A more nuanced concept of privilege: the term “intersectionality”

I, maybe more than most people, can completely understand why broke white folks get pissed when the word “privilege” is thrown around. As a child I was constantly discriminated against because of my poverty, and those wounds still run very deep. But luckily my college education introduced me to a more nuanced concept of privilege: the term “intersectionality.” The concept of intersectionality recognizes that people can be privileged in some ways and definitely not privileged in others. There are many different types of privilege, not just skin-color privilege, that impact the way people can move through the world or are discriminated against. These are all things you are born into, not things you earned, that afford you opportunities that others may not have.

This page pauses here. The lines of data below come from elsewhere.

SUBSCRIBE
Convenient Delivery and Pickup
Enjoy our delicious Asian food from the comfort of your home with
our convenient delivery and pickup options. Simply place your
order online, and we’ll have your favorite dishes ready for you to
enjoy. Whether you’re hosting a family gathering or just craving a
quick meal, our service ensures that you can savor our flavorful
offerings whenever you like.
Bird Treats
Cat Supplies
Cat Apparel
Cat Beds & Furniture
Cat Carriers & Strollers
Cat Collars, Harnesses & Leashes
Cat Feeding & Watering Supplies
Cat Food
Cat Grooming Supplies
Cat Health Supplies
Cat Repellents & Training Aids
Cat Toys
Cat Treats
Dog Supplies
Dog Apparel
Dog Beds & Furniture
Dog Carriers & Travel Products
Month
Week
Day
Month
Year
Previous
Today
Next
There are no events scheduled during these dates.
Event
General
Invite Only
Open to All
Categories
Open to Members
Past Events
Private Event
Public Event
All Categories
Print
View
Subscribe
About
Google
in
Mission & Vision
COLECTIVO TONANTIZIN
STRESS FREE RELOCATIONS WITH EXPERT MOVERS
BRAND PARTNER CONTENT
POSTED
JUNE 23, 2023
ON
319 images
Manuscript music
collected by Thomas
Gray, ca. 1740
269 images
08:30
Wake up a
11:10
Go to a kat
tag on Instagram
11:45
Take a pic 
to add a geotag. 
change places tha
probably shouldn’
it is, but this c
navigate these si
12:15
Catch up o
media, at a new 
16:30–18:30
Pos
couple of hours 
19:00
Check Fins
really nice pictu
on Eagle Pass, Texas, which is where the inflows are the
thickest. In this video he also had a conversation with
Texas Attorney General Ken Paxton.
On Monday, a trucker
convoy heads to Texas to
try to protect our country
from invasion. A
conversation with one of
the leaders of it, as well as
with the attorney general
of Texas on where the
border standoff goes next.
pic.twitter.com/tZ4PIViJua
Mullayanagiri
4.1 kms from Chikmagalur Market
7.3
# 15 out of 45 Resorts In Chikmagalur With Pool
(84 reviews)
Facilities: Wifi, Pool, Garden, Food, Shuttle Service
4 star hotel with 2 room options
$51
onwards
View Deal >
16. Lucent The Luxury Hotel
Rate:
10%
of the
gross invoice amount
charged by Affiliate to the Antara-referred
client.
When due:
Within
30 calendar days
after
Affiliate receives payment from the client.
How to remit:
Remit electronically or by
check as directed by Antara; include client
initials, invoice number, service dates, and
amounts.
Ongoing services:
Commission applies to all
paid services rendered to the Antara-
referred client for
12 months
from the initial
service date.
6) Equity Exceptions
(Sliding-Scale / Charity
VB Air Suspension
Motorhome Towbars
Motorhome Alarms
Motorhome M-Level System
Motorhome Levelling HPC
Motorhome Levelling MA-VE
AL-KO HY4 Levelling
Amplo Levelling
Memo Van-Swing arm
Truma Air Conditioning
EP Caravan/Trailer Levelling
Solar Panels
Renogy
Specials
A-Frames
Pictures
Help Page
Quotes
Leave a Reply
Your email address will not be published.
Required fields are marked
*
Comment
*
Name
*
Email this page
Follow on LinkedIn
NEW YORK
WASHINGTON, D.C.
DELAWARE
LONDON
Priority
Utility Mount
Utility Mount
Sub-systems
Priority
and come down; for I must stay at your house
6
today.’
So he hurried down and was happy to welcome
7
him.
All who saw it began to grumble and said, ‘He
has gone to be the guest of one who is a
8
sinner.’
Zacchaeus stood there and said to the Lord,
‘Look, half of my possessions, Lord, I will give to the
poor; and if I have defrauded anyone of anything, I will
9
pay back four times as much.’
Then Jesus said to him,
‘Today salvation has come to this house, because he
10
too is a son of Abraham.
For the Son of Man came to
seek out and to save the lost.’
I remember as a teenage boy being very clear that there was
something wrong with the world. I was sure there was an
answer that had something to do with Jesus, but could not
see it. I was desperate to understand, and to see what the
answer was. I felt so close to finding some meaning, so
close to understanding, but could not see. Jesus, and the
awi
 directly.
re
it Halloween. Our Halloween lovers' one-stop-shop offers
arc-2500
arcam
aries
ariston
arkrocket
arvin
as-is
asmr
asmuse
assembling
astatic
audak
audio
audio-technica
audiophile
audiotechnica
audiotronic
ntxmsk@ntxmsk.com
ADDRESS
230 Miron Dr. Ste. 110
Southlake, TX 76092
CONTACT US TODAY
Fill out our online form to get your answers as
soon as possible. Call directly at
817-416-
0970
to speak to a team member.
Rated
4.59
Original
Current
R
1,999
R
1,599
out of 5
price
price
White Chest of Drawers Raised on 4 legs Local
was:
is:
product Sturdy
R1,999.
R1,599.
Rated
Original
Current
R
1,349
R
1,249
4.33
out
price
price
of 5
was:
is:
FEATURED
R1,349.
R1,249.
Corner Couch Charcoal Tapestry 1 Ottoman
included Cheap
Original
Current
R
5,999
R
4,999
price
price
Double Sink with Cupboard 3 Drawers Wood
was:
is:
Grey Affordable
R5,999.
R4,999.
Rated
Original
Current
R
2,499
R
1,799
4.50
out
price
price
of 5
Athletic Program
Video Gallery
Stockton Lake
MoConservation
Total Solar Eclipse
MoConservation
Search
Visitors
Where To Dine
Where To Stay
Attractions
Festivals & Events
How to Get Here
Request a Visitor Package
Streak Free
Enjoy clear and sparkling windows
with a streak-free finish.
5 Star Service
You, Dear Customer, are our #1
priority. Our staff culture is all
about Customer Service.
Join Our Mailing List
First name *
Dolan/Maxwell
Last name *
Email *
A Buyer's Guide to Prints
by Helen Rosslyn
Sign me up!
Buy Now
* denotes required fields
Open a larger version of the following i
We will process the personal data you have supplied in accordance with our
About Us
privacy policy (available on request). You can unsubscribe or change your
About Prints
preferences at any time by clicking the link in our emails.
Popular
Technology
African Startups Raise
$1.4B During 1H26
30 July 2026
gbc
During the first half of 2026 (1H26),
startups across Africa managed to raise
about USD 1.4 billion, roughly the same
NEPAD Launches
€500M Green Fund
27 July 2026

For example:

Citizenship: Simply being born in this country affords you certain privileges that non-citizens will never access.

Class: Being born into a financially stable family can help guarantee your health, happiness, safety, education, intelligence, and future opportunities.

Sexual orientation: If you were born straight, every state in this country affords you privileges that non-straight folks have to fight the Supreme Court for.

Sex: If you were born male, you can assume that you can walk through a parking garage without worrying that you’ll be raped and then have to deal with a defense attorney blaming it on what you were wearing.

Ability: If you were born able-bodied, you probably don’t have to plan your life around handicap access, braille, or other special needs.

Gender identity: If you were born cisgender (that is, your gender identity matches the sex you were assigned at birth), you don’t have to worry that using the restroom or locker room will invoke public outrage.

As you can see, belonging to one or more category of privilege, especially being a straight, white, middle-class, able-bodied male, can be like winning a lottery you didn’t even know you were playing. But this is not to imply that any form of privilege is exactly the same as another, or that people lacking in one area of privilege understand what it’s like to be lacking in other areas. Race discrimination is not equal to sex discrimination and so forth.